Il punto di atterraggio
Allo scopo di premiare l’attenzione dei nostri lettori, nel Post di questa settimana ci proponiamo di aiutarli a sistemare la propria visione delle cose, sollevando lo sguardo da una attualità ormai convulsa e scomposta nelle reazioni agli eventi. Mettiamo, insomma, un po’ di ordine.
Sollevare lo sguardo, sapere guardare più in là, è decisivo per orientare le proprie scelte di investimento e per definire la strategia di gestione del portafoglio.
Abbiamo quindi raccolto, ed esponiamo qui in modo estremamente sintetico, una serie di considerazioni, utili per comporre una visione ordinata del futuro dei mercati finanziari, delle Istituzioni che vi operano, e quindi delle vostre e nostre performance di portafoglio.
Il futuro dei vostri soldi.

Domande di studio:
**a.** Indica se ciascuna affermazione concorda con il brano, rispondendo sì o no e citando le parole decisive. (i) Guardare più lontano è importante per le scelte di investimento. (ii) Le considerazioni sono esposte in modo ampio e dettagliato. (iii) L'attualità è descritta come calma e ordinata.
**b.** Traduci in inglese, per favore, questa frase del brano: "Sollevare lo sguardo, sapere guardare più in là, è decisivo per orientare le proprie scelte di investimento e per definire la strategia di gestione del portafoglio."
Il materiale riportato di seguito è indipendente dal brano.

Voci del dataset
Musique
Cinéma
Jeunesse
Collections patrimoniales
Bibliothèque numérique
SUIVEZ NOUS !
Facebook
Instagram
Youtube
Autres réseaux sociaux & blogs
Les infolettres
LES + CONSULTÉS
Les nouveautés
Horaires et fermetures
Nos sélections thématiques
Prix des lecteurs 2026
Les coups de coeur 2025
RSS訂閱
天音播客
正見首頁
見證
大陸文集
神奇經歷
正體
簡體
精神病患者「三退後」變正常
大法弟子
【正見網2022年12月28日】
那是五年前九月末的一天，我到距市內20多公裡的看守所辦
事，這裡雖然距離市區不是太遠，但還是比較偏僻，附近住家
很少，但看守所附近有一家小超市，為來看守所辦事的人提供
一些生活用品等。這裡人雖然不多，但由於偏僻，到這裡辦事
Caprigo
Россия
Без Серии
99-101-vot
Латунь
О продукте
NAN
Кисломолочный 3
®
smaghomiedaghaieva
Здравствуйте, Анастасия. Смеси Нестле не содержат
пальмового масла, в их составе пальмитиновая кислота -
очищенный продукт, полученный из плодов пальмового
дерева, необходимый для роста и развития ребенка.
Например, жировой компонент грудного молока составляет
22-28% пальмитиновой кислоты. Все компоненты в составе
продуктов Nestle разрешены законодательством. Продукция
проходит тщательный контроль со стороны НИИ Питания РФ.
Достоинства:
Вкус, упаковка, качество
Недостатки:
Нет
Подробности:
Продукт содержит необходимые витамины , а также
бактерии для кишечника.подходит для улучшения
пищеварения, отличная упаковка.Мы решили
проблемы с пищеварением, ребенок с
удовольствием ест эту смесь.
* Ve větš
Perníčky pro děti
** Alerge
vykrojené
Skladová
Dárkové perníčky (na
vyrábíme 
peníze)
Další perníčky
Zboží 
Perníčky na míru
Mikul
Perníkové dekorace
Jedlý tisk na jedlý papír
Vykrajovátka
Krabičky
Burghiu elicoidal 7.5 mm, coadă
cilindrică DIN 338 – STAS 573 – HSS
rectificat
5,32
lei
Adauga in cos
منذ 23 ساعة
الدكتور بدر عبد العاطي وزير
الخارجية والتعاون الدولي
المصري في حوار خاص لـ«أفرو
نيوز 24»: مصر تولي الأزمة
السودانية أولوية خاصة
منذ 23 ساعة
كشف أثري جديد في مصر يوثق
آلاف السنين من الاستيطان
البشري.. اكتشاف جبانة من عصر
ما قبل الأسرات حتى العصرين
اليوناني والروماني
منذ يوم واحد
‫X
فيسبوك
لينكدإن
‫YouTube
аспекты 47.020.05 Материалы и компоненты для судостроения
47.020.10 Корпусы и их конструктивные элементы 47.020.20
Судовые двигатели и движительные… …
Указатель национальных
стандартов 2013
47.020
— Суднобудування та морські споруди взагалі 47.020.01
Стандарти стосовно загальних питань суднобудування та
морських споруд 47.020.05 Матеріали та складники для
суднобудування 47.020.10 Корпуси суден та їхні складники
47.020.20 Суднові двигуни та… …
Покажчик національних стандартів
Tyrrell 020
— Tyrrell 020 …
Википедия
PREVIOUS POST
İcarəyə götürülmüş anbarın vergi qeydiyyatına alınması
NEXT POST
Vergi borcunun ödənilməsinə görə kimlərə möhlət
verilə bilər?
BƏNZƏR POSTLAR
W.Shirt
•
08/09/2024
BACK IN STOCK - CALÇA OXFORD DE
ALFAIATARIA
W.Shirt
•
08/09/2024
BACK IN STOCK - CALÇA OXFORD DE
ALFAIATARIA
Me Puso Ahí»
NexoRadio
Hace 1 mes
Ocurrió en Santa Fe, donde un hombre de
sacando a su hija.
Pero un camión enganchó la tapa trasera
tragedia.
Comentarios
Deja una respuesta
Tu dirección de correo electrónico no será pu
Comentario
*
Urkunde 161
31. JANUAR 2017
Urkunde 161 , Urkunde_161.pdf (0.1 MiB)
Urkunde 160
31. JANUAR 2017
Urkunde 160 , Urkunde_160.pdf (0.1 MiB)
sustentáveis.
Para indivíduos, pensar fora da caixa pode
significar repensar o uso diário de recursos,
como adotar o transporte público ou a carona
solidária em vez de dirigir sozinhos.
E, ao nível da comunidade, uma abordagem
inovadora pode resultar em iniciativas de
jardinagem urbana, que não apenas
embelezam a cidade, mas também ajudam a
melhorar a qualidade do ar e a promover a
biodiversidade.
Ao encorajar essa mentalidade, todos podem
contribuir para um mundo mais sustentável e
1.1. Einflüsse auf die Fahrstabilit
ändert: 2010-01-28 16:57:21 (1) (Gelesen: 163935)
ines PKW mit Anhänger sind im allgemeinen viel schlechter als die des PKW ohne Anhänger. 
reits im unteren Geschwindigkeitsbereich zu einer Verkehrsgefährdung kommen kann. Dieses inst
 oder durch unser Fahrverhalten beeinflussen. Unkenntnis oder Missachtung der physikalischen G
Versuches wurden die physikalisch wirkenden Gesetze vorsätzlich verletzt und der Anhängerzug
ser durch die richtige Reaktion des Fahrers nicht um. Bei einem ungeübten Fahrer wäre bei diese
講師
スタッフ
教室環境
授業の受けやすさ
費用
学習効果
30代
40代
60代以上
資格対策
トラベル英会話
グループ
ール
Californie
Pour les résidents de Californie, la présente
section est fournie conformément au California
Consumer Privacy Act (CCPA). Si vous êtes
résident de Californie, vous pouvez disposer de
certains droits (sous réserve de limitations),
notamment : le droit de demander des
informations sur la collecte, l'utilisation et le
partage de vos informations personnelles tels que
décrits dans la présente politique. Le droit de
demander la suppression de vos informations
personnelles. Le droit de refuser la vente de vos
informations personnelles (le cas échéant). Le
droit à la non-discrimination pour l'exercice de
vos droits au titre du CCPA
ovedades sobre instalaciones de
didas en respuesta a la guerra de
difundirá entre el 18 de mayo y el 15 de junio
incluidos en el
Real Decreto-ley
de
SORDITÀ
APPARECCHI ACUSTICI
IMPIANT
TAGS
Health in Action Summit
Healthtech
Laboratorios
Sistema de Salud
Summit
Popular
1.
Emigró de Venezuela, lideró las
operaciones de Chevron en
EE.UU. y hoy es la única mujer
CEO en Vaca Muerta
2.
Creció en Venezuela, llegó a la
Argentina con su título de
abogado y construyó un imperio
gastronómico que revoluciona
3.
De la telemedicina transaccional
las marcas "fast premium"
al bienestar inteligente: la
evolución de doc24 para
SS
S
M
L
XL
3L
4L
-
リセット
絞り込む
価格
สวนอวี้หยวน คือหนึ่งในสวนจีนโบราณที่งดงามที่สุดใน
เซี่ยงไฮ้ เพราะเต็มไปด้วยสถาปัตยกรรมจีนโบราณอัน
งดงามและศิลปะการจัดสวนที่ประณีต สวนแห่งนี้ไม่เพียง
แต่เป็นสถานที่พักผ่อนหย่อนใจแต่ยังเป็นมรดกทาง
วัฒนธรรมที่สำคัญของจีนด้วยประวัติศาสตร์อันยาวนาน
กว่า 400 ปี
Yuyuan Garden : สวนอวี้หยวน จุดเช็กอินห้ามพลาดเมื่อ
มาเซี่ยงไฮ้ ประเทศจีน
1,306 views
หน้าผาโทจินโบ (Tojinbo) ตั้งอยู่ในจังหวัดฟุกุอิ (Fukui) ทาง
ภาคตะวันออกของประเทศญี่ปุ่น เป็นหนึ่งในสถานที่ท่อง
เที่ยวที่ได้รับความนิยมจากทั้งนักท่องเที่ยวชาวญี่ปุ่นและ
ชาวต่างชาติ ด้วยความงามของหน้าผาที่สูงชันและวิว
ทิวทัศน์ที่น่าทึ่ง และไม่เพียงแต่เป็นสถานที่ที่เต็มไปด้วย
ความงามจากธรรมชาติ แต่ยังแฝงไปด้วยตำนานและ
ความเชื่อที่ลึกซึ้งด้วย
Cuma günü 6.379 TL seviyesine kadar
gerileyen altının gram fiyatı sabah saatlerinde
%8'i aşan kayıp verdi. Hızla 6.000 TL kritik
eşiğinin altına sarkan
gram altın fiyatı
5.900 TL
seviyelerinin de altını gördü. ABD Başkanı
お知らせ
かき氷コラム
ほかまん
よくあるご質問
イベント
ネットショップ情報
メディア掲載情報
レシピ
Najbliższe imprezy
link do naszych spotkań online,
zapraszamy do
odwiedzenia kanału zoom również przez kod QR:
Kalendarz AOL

Soluzioni delle attività:
**a.**
(i) Sì: "è decisivo per orientare le proprie scelte di investimento"
(ii) No: "in modo estremamente sintetico"
(iii) No: "una attualità ormai convulsa e scomposta nelle reazioni agli eventi"

**b.** Raising one's gaze, knowing how to look further ahead, is decisive for guiding one's investment choices and for defining the portfolio management strategy.